パタゴニア・エキスプレス (文学の冒険シリーズ)

Moleskineを元に書かれた私小説ぽいラテンアメリカ冒険譚。

著者自身がほぼ語り手とみなしてよさそうな印象だが、社会主義にはまって投獄されていじめぬかれ、出獄してからはヨーロッパでライターになるため奔走するが、なぜかエクアドルで年増の家庭教師になったりアルゼンチンに出戻ったりと紆余曲折を経てスペインにたどり着くまでの物語。

Moleskineにとったメモを元に物語を紡ぎ出していくスタイルを、ルイス・セプルベダは同じ旅行仲間のブルース・チャトウィンに習ったという。そのへんの話は本家サイトにも書かれていますが、本書ではより詳細に物語られています。


ブルースがまさしくこの旅のためにプレゼントしてくれた方眼紙のノートにメモをとっている。それもただのノートではない。セリーヌやヘミングウエー(原文ママ)といった作家たちが大事にし、いまはもう文房具店にはない正真正銘モルスキンの逸品。使うまえにわたしみたいにするんだ、とブルースはそれとなく勧めた。まず、ページに番号をつける、次に表紙裏に最低二つの連絡先を記す、そして最後に、失くしたときのために、このノートを上記宛送ってくださった方にはお礼をしますと書く。それはあまりにもイギリス的だね、とぼくが言うと、ブルースは応えた。まさしくそうした類の予防策のおかげでイギリス人はイギリスが帝国であるという夢を持ちつづけている。

人間の記憶量に限界がない人もいようが(ちょうど次に読んでいる『ヘミングウェイごっこ』のイギリス人がそうだ)、わたしはからっきしだ。高校の英語の参考書でとても頭がよいがとんでもなく記憶力がわるい学者の話があったが、それを笑えないほどわたしの記憶のプールは浅い。だとしたら記憶については外部装置にある程度頼るしかないんじゃないか、と思ってこの夏からはかなり頻繁にメモをとるようにしています。Moleskineに。おかげで酔っぱらったときでもお酒の銘柄を覚えていられるようになったのでした。

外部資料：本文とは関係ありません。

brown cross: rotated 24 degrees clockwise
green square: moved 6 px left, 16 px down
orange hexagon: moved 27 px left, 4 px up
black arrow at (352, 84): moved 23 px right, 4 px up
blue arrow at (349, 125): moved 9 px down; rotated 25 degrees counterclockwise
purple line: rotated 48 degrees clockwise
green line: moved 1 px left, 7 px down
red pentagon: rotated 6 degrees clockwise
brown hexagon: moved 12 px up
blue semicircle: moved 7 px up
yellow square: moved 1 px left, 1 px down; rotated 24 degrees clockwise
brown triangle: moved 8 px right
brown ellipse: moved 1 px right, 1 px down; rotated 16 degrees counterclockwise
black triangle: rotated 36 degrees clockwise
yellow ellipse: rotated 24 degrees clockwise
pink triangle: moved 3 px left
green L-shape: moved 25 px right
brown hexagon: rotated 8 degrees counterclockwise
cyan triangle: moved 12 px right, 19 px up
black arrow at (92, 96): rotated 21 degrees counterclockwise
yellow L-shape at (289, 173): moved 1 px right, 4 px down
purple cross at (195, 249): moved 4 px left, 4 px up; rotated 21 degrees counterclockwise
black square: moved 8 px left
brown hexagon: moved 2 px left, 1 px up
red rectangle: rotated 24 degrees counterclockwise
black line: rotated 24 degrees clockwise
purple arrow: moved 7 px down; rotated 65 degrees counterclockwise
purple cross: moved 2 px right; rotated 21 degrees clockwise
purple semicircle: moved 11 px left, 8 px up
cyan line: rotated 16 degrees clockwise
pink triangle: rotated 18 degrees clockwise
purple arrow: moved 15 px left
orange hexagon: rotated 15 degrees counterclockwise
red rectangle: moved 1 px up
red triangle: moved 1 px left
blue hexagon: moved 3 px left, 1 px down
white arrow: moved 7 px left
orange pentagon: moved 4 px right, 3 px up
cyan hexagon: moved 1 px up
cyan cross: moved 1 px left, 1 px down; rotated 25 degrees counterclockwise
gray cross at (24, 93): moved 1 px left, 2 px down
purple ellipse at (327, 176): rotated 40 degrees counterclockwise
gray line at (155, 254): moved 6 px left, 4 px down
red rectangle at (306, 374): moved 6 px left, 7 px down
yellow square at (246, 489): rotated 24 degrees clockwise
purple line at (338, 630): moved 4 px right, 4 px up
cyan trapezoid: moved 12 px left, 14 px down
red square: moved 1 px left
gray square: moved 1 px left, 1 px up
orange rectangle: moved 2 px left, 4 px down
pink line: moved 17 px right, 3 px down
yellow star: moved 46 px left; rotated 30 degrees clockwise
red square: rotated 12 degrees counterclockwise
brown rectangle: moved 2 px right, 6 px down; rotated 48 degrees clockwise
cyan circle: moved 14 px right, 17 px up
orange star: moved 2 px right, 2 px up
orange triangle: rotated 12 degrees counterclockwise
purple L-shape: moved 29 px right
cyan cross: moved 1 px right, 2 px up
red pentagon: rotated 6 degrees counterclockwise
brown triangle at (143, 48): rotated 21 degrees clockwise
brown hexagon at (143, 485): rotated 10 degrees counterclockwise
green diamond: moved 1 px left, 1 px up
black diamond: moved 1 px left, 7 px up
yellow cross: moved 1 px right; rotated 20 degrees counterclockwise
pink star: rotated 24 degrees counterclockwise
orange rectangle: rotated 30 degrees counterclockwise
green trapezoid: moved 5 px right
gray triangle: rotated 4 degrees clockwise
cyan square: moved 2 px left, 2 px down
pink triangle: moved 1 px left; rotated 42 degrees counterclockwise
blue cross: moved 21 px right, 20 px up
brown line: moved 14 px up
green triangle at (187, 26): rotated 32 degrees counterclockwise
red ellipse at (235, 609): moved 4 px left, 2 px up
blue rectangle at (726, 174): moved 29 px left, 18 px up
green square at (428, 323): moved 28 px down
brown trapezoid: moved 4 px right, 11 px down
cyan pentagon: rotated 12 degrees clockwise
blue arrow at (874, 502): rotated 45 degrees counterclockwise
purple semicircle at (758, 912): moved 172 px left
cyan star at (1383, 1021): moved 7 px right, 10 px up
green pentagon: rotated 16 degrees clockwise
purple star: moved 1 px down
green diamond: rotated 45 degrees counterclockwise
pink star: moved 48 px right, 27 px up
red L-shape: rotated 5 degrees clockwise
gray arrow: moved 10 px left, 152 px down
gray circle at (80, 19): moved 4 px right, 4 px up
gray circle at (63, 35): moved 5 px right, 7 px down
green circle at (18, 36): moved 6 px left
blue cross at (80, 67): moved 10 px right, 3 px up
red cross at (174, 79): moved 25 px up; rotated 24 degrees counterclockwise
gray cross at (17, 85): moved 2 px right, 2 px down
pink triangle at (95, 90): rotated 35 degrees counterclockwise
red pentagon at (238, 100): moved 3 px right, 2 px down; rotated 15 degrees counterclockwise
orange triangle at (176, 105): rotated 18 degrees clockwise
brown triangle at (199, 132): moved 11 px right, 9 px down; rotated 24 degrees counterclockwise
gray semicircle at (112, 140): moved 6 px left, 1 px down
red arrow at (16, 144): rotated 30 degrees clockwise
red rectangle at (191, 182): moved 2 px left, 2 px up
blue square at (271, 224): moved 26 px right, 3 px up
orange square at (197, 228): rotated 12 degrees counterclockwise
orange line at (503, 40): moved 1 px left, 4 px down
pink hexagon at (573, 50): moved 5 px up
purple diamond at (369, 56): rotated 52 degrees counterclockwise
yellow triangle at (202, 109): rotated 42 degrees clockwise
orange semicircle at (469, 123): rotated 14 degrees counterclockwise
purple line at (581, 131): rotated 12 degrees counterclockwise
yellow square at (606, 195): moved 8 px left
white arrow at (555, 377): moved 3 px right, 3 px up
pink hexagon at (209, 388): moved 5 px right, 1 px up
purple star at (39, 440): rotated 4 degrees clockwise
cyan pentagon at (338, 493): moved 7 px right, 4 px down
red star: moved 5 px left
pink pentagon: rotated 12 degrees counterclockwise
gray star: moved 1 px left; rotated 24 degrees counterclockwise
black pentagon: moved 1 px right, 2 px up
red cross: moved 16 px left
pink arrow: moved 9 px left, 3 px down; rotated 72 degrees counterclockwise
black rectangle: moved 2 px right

さて、本書の売りはなんといってもメモをとられた現実(かもしれない)の挿話の小粋さ。パタゴニア嘘つき選手権では感動的な嘘がつかれ、クレイジーな飛行機乗りは小さな砂浜に不時着してすかさず飛び上がり、イルカと少年の悲しい物語に涙する。まとまった小説としてはやや構成が弱いが、著者が旅した南アメリカそのものがどさっとつきだされる。パタゴニアの乾いた大地でたっぷりの栄養をたくわえたMoleskineが食卓に出されるのだから、読者は塩も砂糖も醤油もつけず、とれたての『パタゴニア・エキスプレス』にただかぶりつけばよい。異色揃いの「文学の冒険」シリーズとしてはさらに一ひねりしてシンプルに戻った本書は、ふつうの文学好き(それこそヘミングウェイとか)にとってもおすすめの一冊。新潮あたりで文庫化すれば堅実に売れそうです。